◆ Yang Diminta: Tuliskan ulang tanpa perubahan bagian dari teks tentang sastra dalam bingkai Islam, dari "Foto: Dokumen Pribadi" sampai "sendiri tidak mengerjakan(nya)?".

◆ Petikan Teks:
+---+

Sastra dalam Bingkai Islam, Perjalanan dan Refleksi

 

Foto: Dokumen Pribadi

Oleh: Mukhlis, S.Pd., M.Pd.

"Apakah akan aku beritahukan kepadamu, kepada siapa syaitan-syaitan itu turun? Mereka turun pada tiap-tiap pendusta lagi yang banyak dosa. 

Mereka menghadapkan pendengaran (kepada syaitan) itu, dan kebanyakan dari mereka adalah orang-orang pendusta. Dan penyair-penyair itu diikuti oleh orang-orang yang sesat. 

Tidaklah kamu melihat bahwasannya mereka mengembara di tiap-tiap lembah. Dan bahwasannya mereka suka mengatakan apa yang mereka sendiri tidak mengerjakan(nya)? 

Kecuali orang-orang (penyair-penyair) yang beriman dan beramal shaleh dan banyak menyebut nama Allah dan mendapat kemenangan sesudah menderita kezaliman. Dan orang-orang yang zalim itu kelak akan mengetahui ke tempat mana mereka akan kembali." Surat Asy-Syu'araa (221-227): 

Jika dibaca sepenggal dengan pemahaman yang dangkal, tersirat keresahan dalam jiwa seorang penyair. Ayat di atas mengungkapkan betapa perlunya kehati-hatian dalam menulis sebuah puisi. 

Pada abad ke-6 Masehi, sebelum Nabi Muhammad SAW lahir dan diutus oleh Allah sebagai Rasul akhir zaman, bangsa Arab sudah membuat patung atau berhala untuk disembah dengan berbagai mantra.

+---+

◆ Daftar Data:
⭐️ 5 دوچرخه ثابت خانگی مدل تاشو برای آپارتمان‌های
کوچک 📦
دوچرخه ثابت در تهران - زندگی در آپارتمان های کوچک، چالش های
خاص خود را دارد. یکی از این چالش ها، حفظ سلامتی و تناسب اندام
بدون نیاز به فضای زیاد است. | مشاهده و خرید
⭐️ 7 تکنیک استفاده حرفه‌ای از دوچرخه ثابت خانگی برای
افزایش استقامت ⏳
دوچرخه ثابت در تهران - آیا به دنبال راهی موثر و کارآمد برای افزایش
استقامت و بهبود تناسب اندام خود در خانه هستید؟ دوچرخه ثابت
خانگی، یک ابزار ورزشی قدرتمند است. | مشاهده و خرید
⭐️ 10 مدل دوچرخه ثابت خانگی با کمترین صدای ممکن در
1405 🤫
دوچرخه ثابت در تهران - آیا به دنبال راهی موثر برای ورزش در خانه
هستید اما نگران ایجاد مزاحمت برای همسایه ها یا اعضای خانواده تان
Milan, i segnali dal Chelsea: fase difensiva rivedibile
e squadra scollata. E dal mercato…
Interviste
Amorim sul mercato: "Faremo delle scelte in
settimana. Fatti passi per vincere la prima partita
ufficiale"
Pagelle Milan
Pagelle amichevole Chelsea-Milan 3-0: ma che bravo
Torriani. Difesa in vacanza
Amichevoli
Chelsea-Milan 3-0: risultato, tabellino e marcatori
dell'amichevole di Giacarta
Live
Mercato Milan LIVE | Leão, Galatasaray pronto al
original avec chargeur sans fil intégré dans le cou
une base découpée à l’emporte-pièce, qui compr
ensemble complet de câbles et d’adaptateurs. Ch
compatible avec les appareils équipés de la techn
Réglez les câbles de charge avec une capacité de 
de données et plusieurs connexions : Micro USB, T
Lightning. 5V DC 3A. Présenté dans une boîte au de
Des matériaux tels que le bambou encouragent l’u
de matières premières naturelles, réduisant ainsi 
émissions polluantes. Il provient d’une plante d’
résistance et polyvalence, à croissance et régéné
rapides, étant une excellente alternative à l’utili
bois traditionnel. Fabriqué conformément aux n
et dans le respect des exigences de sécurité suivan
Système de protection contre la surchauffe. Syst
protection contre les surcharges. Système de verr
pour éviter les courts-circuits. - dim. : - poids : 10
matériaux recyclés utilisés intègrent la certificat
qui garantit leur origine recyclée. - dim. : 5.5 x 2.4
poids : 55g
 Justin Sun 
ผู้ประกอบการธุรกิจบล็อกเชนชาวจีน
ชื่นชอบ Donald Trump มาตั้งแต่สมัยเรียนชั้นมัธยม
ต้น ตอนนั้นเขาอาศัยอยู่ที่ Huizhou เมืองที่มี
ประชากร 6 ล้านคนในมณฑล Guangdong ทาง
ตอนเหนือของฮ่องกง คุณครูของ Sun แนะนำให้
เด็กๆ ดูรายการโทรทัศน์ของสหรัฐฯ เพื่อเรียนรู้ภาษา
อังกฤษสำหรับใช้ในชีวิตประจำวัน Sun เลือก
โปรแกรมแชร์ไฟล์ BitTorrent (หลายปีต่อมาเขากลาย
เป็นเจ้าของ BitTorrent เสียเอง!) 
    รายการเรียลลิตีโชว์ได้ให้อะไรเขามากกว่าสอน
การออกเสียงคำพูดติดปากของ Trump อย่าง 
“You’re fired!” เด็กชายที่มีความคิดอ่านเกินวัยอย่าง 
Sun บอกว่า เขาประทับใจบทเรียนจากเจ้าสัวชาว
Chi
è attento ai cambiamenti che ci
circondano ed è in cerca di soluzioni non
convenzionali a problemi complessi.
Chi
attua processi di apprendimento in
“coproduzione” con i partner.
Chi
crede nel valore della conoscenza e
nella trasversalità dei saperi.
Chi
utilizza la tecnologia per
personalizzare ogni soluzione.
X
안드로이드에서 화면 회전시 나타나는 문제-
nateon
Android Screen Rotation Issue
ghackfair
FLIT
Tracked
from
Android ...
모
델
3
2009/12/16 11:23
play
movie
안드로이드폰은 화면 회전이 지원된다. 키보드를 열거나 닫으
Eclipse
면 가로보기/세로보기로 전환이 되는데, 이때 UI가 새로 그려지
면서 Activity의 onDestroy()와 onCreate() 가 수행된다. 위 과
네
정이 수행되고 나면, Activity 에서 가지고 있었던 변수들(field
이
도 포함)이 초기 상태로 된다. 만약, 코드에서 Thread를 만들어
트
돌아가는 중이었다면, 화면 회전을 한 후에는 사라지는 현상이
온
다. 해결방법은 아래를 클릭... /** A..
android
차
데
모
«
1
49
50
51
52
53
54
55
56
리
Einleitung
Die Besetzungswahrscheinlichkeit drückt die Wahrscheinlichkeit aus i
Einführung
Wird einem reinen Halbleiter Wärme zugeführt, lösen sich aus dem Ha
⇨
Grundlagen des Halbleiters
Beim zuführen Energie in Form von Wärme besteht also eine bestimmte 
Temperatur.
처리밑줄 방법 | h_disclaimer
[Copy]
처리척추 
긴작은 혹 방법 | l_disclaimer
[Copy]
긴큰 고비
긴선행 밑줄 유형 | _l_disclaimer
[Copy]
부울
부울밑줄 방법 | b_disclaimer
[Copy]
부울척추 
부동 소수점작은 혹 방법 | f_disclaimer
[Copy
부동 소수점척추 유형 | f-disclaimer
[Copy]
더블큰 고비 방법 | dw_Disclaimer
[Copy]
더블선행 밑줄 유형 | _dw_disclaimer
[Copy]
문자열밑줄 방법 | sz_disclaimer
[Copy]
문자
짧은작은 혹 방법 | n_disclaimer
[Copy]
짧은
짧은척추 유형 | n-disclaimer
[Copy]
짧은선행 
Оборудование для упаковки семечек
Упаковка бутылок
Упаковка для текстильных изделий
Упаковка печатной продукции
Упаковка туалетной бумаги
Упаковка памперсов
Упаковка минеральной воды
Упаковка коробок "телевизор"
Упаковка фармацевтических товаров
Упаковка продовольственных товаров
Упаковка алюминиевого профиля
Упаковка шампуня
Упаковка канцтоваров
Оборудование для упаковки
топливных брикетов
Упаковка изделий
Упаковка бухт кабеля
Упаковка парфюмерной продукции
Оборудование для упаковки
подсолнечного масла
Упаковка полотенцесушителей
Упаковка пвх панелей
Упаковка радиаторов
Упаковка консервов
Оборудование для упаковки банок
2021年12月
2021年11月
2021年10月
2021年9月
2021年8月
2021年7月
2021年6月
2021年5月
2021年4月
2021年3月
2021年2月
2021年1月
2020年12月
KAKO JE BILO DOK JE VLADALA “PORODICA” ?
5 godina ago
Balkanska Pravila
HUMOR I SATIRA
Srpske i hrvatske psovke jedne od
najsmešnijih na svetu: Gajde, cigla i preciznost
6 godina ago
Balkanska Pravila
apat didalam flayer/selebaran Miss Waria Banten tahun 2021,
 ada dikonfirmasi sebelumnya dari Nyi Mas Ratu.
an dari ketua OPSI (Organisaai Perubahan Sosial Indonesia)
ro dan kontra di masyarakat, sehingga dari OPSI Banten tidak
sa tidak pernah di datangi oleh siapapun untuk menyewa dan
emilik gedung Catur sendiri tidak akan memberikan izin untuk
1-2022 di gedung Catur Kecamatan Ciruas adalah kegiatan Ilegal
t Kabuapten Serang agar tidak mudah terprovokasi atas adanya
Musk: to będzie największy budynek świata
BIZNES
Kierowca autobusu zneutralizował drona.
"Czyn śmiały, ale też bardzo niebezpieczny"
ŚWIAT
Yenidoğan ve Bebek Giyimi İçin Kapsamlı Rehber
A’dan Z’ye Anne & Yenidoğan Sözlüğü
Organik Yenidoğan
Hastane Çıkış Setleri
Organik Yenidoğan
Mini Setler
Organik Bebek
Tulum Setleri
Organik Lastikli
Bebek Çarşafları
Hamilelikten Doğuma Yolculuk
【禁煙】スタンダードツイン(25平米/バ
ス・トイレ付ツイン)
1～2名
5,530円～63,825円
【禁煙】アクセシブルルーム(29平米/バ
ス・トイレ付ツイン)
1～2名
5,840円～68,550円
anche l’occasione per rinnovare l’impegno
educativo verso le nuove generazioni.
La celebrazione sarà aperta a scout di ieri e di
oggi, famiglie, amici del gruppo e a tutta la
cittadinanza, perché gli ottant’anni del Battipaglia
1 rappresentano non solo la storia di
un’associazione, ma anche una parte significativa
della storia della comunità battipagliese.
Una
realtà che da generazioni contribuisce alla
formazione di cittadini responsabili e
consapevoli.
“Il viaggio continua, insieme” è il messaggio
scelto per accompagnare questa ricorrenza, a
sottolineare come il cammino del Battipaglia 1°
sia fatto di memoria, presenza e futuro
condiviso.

+---+

◆ Jawaban yang Diharapkan:
Foto: Dokumen Pribadi

Oleh: Mukhlis, S.Pd., M.Pd.

"Apakah akan aku beritahukan kepadamu, kepada siapa syaitan-syaitan itu turun? Mereka turun pada tiap-tiap pendusta lagi yang banyak dosa. 

Mereka menghadapkan pendengaran (kepada syaitan) itu, dan kebanyakan dari mereka adalah orang-orang pendusta. Dan penyair-penyair itu diikuti oleh orang-orang yang sesat. 

Tidaklah kamu melihat bahwasannya mereka mengembara di tiap-tiap lembah. Dan bahwasannya mereka suka mengatakan apa yang mereka sendiri tidak mengerjakan(nya)?